И в этот самый момент Ингеборга всерьез осознала, что у ее собственных детей уже никогда не будет дедушки со стороны матери. Она больше никогда не увидит своего отца, и это значит, что она никогда не увидит его в роли доброго и участливого дедушки, которым он бы точно стал, если бы только не ушел из жизни. Потому что таково горе, рассуждала Ингеборга, когда вчера после обеда медленно брела из студенческого центра к дому: прежде всего — ужасная нестерпимая боль, заполняющая собой все. Но, возможно, боль приходит и позже: внезапными напоминаниями о безвозвратной потере, острым желанием ему позвонить и о чем-то рассказать и дрожью от осознания того, что это невозможно — больше никогда.
Когда мать возвращается домой, блюдо уже на столе. Ингеборга натянула на него пищевую пленку, единственная салфетка, которую она сложила и установила очень тщательно, расправилась и упала на блюдце.

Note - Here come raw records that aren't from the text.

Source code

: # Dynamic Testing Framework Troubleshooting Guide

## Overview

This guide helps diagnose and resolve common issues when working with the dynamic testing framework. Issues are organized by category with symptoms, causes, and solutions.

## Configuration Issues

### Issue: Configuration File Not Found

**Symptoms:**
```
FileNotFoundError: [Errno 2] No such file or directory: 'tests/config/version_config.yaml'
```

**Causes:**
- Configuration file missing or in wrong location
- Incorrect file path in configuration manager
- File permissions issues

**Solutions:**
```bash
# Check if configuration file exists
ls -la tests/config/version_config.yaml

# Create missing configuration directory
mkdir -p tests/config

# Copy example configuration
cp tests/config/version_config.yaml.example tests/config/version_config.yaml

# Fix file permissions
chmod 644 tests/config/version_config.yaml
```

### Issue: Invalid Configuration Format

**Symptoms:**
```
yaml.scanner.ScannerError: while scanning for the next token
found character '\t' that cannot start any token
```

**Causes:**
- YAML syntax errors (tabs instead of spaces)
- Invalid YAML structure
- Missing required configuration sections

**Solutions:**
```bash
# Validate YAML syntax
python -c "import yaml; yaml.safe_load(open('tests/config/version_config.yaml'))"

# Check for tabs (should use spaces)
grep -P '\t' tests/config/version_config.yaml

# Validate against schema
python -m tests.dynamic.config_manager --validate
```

— Ты моя дорогая! — восклицает мать. — Вот это роскошь!
Щеки ее порозовели, сейчас она именно та мать, о которой все говорят Ингеборге, — красивая и веселая, потому что все видят только это и ничего больше.
— Я сидела на встрече, — продолжает мать, — прости, пожалуйста, не видела твои сообщения, пока не собралась уходить!

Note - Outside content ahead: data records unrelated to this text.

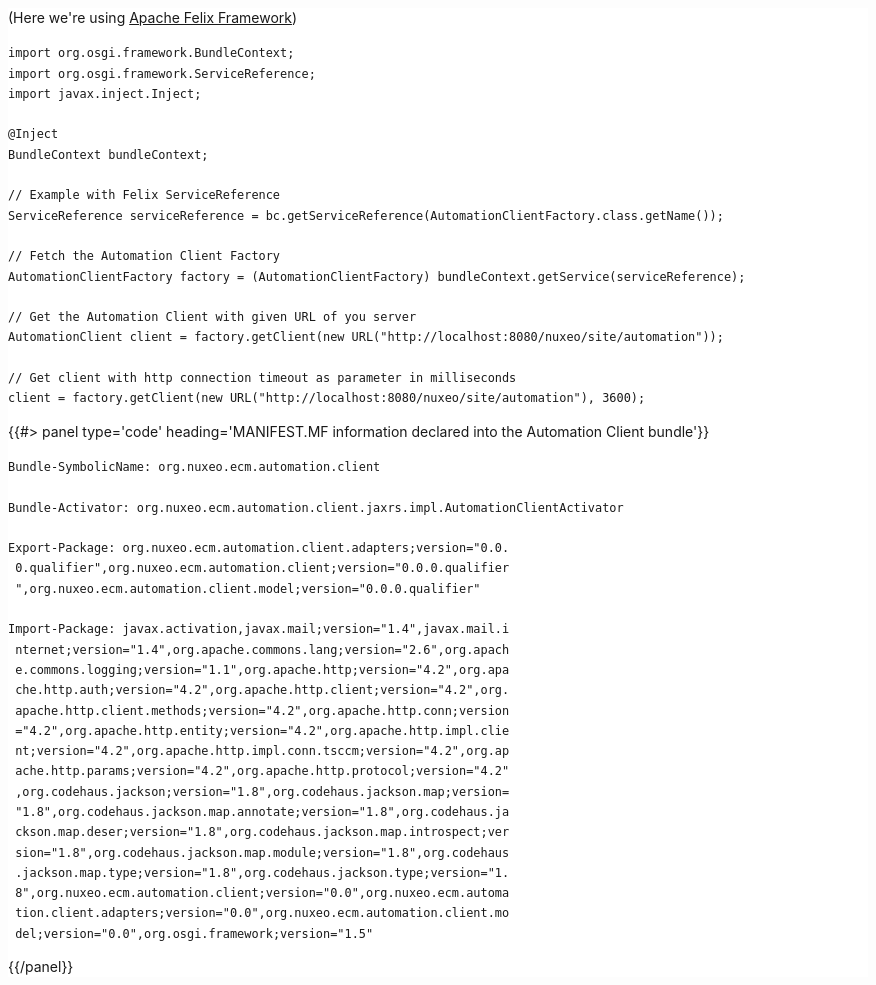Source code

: (Here we're using [Apache Felix Framework](http://felix.apache.org/))

```
import org.osgi.framework.BundleContext;
import org.osgi.framework.ServiceReference;
import javax.inject.Inject;

@Inject
BundleContext bundleContext;

// Example with Felix ServiceReference
ServiceReference serviceReference = bc.getServiceReference(AutomationClientFactory.class.getName());

// Fetch the Automation Client Factory
AutomationClientFactory factory = (AutomationClientFactory) bundleContext.getService(serviceReference);

// Get the Automation Client with given URL of you server
AutomationClient client = factory.getClient(new URL("http://localhost:8080/nuxeo/site/automation"));

// Get client with http connection timeout as parameter in milliseconds
client = factory.getClient(new URL("http://localhost:8080/nuxeo/site/automation"), 3600);
```

{{#> panel type='code' heading='MANIFEST.MF information declared into the Automation Client bundle'}}

```
Bundle-SymbolicName: org.nuxeo.ecm.automation.client

Bundle-Activator: org.nuxeo.ecm.automation.client.jaxrs.impl.AutomationClientActivator

Export-Package: org.nuxeo.ecm.automation.client.adapters;version="0.0.
 0.qualifier",org.nuxeo.ecm.automation.client;version="0.0.0.qualifier
 ",org.nuxeo.ecm.automation.client.model;version="0.0.0.qualifier"

Import-Package: javax.activation,javax.mail;version="1.4",javax.mail.i
 nternet;version="1.4",org.apache.commons.lang;version="2.6",org.apach
 e.commons.logging;version="1.1",org.apache.http;version="4.2",org.apa
 che.http.auth;version="4.2",org.apache.http.client;version="4.2",org.
 apache.http.client.methods;version="4.2",org.apache.http.conn;version
 ="4.2",org.apache.http.entity;version="4.2",org.apache.http.impl.clie
 nt;version="4.2",org.apache.http.impl.conn.tsccm;version="4.2",org.ap
 ache.http.params;version="4.2",org.apache.http.protocol;version="4.2"
 ,org.codehaus.jackson;version="1.8",org.codehaus.jackson.map;version=
 "1.8",org.codehaus.jackson.map.annotate;version="1.8",org.codehaus.ja
 ckson.map.deser;version="1.8",org.codehaus.jackson.map.introspect;ver
 sion="1.8",org.codehaus.jackson.map.module;version="1.8",org.codehaus
 .jackson.map.type;version="1.8",org.codehaus.jackson.type;version="1.
 8",org.nuxeo.ecm.automation.client;version="0.0",org.nuxeo.ecm.automa
 tion.client.adapters;version="0.0",org.nuxeo.ecm.automation.client.mo
 del;version="0.0",org.osgi.framework;version="1.5"
```

{{/panel}}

Она снимает с плеча кожаную сумку — темно-красного цвета, точно такого, как оттенок помады на губах, и тонкое бежевое пальто. Ингеборга не понимает, почему у нее возникает чувство, что мать говорит неправду, не понимает, что именно ее так злит. Никто ведь не нарушил никаких договоренностей, они вообще ни о чем не договаривались.

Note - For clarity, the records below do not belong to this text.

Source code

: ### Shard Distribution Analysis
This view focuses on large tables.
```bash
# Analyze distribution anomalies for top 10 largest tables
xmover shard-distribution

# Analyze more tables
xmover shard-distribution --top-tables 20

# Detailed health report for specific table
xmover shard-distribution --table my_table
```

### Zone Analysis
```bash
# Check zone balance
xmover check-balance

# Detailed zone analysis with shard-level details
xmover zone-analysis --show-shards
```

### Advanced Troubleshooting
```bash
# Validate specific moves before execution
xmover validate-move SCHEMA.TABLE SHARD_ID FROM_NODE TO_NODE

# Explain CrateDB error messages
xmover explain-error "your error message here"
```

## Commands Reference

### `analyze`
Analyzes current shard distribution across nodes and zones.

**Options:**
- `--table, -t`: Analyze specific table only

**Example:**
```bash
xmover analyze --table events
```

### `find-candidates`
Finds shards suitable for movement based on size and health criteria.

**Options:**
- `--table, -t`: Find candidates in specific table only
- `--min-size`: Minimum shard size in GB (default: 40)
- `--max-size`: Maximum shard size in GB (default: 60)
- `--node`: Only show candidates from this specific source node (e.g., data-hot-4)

— Давай садиться, — говорит Ингеборга, — или вы уже на встрече поели?
Мать отрицательно качает головой, наклоняется над блюдом, бормоча «м-м-м». Пропуск для прохода в банк, который прикреплен к лацкану ее пиджака, стучит о стол, там, на фотографии, она тоже улыбается — доброжелательно, серьезно и авторитетно, с ней бы любой с удовольствием обсудил контроль над личными расходами и выслушал мнение «Анне-Лине Викорен, старшего советника».